**COSA FARE:**
Riproduca senza alcuna modifica la parte dell'estratto fornito che si apre con le parole contenenti "3. Le somme" e si chiude con "precedenti).".
*** ESTRATTO FORNITO
        3. Le somme di cui al comma 1 sono stabilite al netto degli oneri per le spese di riscossione previste dall'articolo 3 del decreto legislativo 12 aprile 1948, n. 507.


Art. 2.

(Sanatoria dei finanziamenti non corrisposti per esercizi
precedenti).

        1. Per gli anni dal 1991 al 2000 la Regione siciliana partecipa al processo di contenimento del fabbisogno del settore statale con la riduzione degli stanziamenti previsti nella legge finanziaria relativa a ciascuno degli esercizi come accantonamento per il finanziamento del Fondo di solidarietà nazionale di cui all'articolo 38 dello statuto della Regione siciliana. Conseguentemente, il contributo del bilancio statale al finanziamento del Fondo di solidarietà è rideterminato, in lire 200.000 milioni annue.
******
*** ESTRATTO DEL DATASET
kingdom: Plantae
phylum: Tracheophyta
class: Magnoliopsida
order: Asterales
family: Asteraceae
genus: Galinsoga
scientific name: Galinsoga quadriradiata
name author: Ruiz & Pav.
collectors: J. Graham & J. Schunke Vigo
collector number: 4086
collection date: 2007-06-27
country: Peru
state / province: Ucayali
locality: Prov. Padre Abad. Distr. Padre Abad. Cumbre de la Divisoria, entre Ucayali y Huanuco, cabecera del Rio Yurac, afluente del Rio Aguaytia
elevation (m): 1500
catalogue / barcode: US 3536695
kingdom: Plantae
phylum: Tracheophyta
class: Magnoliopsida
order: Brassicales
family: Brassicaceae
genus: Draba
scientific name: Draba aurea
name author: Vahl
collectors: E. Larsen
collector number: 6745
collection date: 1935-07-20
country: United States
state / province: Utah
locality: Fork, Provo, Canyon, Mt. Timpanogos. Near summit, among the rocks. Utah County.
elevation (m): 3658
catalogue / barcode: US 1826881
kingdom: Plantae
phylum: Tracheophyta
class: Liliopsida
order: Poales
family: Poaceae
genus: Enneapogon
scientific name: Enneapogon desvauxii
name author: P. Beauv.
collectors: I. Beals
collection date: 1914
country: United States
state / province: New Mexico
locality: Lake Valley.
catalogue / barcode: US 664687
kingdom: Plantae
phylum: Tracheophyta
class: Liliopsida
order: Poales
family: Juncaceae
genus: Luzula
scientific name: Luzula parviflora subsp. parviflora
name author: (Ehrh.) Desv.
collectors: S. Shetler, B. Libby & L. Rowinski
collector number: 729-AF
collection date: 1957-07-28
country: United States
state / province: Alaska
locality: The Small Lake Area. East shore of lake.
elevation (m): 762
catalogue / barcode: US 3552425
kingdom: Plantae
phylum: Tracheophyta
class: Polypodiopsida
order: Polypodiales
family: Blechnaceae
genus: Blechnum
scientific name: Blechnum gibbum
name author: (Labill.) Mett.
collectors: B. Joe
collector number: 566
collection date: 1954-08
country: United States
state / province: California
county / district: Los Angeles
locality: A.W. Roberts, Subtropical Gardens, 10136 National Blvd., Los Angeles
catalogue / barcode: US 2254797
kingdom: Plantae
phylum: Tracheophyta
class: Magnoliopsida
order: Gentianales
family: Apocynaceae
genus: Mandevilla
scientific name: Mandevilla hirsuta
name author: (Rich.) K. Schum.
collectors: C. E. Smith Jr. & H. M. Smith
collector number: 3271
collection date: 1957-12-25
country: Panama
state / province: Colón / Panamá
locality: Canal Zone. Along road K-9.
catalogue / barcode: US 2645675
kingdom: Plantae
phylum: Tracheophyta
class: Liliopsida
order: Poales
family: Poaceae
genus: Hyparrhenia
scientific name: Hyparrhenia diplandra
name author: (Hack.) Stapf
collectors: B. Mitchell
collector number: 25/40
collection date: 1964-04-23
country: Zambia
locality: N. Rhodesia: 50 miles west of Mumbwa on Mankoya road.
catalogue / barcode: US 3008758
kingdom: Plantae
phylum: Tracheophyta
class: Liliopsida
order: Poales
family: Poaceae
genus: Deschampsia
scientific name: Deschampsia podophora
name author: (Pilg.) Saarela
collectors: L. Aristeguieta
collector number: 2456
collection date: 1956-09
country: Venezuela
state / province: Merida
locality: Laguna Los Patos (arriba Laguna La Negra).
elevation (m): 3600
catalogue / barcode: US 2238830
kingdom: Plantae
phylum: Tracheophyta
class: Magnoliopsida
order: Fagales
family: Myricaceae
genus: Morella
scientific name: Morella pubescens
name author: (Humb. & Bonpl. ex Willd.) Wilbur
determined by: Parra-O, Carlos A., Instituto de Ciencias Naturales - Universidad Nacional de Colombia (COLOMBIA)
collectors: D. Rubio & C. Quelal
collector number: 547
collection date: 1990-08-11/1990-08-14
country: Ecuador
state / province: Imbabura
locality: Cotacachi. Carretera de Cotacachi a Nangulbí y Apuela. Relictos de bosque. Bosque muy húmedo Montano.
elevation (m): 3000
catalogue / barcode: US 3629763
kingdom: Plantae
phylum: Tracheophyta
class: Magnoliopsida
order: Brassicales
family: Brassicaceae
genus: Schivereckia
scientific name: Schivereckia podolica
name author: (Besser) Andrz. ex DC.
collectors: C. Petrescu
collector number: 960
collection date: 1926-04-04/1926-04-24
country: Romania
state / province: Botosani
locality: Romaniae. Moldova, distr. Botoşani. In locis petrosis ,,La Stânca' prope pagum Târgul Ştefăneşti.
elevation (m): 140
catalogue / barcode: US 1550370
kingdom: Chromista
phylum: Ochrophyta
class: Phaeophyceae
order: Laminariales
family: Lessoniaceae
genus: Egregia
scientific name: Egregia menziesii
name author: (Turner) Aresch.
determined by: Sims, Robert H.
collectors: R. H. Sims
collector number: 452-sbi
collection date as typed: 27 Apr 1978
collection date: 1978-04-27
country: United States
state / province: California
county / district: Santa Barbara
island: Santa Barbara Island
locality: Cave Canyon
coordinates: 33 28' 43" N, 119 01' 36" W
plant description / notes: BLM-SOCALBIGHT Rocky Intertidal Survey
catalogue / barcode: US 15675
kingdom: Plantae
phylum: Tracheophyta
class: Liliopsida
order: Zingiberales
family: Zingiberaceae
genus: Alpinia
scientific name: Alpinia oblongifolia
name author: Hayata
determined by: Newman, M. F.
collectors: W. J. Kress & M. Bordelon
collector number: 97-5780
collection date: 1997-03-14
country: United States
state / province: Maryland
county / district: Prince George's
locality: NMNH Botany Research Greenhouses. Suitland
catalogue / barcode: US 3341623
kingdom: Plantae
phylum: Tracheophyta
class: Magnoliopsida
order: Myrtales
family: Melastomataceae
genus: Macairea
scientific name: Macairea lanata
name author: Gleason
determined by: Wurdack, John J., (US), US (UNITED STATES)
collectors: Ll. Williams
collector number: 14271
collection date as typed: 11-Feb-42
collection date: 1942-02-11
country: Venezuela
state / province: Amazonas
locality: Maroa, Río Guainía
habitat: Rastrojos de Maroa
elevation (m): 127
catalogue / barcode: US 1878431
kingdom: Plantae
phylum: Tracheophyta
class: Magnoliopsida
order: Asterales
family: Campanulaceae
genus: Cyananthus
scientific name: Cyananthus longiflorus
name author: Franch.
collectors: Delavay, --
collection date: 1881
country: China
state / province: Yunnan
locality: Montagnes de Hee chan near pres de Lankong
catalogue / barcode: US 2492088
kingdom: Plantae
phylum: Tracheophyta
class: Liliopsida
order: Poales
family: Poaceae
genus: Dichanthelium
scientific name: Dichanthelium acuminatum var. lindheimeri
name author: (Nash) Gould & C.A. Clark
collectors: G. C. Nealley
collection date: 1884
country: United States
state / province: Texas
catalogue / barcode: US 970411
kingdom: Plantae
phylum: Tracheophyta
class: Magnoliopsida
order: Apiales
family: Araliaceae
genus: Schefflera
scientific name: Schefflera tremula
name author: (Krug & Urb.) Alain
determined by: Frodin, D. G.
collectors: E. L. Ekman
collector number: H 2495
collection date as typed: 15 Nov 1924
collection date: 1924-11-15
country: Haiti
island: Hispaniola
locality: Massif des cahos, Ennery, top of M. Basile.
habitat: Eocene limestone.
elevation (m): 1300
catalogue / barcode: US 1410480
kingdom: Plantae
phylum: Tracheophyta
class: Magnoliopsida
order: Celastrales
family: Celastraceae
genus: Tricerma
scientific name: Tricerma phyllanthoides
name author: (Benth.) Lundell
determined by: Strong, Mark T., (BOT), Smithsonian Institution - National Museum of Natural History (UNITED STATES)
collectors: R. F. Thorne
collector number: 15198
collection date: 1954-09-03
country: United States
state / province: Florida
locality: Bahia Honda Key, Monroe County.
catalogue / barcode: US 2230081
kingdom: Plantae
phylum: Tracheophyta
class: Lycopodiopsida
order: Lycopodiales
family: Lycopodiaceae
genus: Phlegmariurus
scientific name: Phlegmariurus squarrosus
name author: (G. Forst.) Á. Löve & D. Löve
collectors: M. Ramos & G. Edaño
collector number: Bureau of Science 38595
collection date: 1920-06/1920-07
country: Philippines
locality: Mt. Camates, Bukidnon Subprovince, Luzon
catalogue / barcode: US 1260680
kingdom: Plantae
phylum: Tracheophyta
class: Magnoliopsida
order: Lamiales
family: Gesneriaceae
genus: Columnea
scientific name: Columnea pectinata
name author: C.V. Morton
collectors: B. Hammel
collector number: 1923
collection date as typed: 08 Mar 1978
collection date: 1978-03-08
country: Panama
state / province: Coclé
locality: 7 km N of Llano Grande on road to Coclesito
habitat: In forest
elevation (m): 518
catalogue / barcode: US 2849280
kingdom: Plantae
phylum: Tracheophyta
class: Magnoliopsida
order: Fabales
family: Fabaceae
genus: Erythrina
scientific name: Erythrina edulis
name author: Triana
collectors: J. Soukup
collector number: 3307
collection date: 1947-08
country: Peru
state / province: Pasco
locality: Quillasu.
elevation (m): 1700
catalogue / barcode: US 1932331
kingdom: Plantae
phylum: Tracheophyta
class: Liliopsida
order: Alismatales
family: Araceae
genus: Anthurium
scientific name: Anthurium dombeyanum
******
**RISPOSTA AL PROBLEMA:**
3. Le somme di cui al comma 1 sono stabilite al netto degli oneri per le spese di riscossione previste dall'articolo 3 del decreto legislativo 12 aprile 1948, n. 507.


Art. 2.

(Sanatoria dei finanziamenti non corrisposti per esercizi
precedenti).